The rules for healthy eating has progressed and changed over the years. Some of the changes are due to innovations and research, others are theories created by people in the public. Some changes are beneficial while others are modern day snake oil. It is up to us as individuals to determine what is legitimate, useless, or potentially harmful. Our ancestors probably did not know about gluten, GMO, sustainable food, or shark cartilage. Also, our ancestors did not have the Internet with its wealth of information. If you are not careful you can become overwhelmed with trying to determine how to eat healthy from all of the information available to us.
On Facebook, I am connected to a fitness group. One day I noticed a post from a lady with a before and after picture. The difference between the two pictures was drastic. She attributed the improvement to clean eating.
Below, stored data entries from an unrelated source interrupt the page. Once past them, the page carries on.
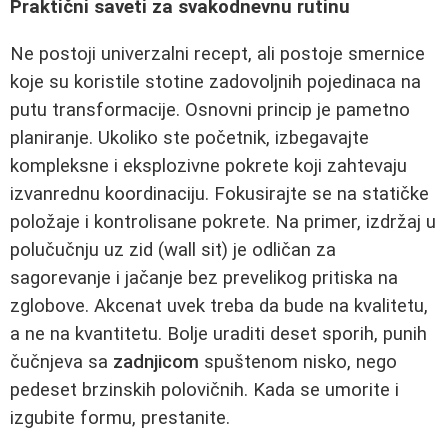
Praktični saveti za svakodnevnu rutinu
Ne postoji univerzalni recept, ali postoje smernice
koje su koristile stotine zadovoljnih pojedinaca na
putu transformacije. Osnovni princip je pametno
planiranje. Ukoliko ste početnik, izbegavajte
kompleksne i eksplozivne pokrete koji zahtevaju
izvanrednu koordinaciju. Fokusirajte se na statičke
položaje i kontrolisane pokrete. Na primer, izdržaj u
polučučnju uz zid (wall sit) je odličan za
sagorevanje i jačanje bez prevelikog pritiska na
zglobove. Akcenat uvek treba da bude na kvalitetu,
a ne na kvantitetu. Bolje uraditi deset sporih, punih
čučnjeva sa
zadnjicom
spuštenom nisko, nego
pedeset brzinskih polovičnih. Kada se umorite i
izgubite formu, prestanite.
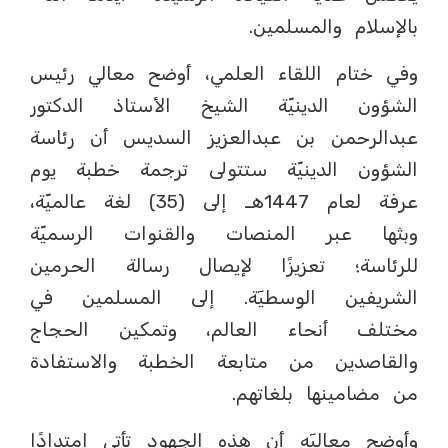
بالإسلام والمسلمين.
وفي ختام اللقاء العلمي، أوضح معالي رئيس
الشؤون الدينيّة الشيخ الأستاذ الدكتور
عبدالرحمن بن عبدالعزيز السديس أن رئاسة
الشؤون الدينيّة ستتولى ترجمة خطبة يوم
عرفة لعام 1447هـ إلى (35) لغة عالميّة،
وبثها عبر المنصات والقنوات الرسميّة
للرئاسة؛ تعزيزًا لإيصال رسالة الحرمين
الشريفين الوسطيٓة. إلى المسلمين في
مختلف أنحاء العالم، وتمكين الحجاج
والقاصدين من متابعة الخطبة والاستفادة
من مضامينها بلغاتهم.
وأوضح معاليٓه أن هذه الجهود تأتي امتدادًا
So I decided to research and determine if clean eating would work for me.
My first step was to get a definition for clean eating. There is a clean eating magazine. (http://www.cleaneatingmag.com) I went to the site and found this definition. “The soul of eating clean is consuming food the way nature delivered it, or as close to it as possible. It is not a diet; it’s a lifestyle approach to food and its preparation, leading to an improved life – one meal at a time.” The site also lists some steps for clean eating. They include: (1) eat five to six times a day, (2) choose organic foods whenever possible, (3) drink at least two liters of water a day, (4) get label savvy, (5) avoid processed foods, (6) know they enemies, (7) consume healthy fats, (8) learn about portion sizes, and (9) reduce your carbon footprint.
I then went to WebMD and found this definition for clean eating. (http://www.webmd.com/diet/ss/slideshow-how-to-eat-clean) “The basic idea of clean eating is to choose foods that are as close to their natural form as possible. So instead of boxed, bagged, or packaged foods, choose fresh, whole ones. Think whole turkey instead of frozen turkey meatballs or raw grapes instead of gummy snacks made with fruit juice. Bonus: When you avoid highly processed foods, like chips, cookies, and ready-to-eat meals, you skip their loads of calories, sugar, salt, and saturated fat.” WebMD lists the following steps for eating clean: (1) pick whole foods, (2) eat more whole grains, (3) load up on fruits and veggies, (4) watch out for salt and added sugar, (5) skip artificial ingredients, (6) sip plenty of water, (7) rethink alcohol and caffeine, (8) decide if you will go organic, and (9) be smart about meat and dairy.
I realize I already follow a lot of the steps listed for clean eating. I also recognize that I could improve in some areas. If you decide you want to improve your eating habits, you do not have to make it an all or nothing proposition. Do what you can. Take it one day at a time. If you eat a dessert or some potato chips don’t beat yourself up. Just make a commitment to eat healthy the next day.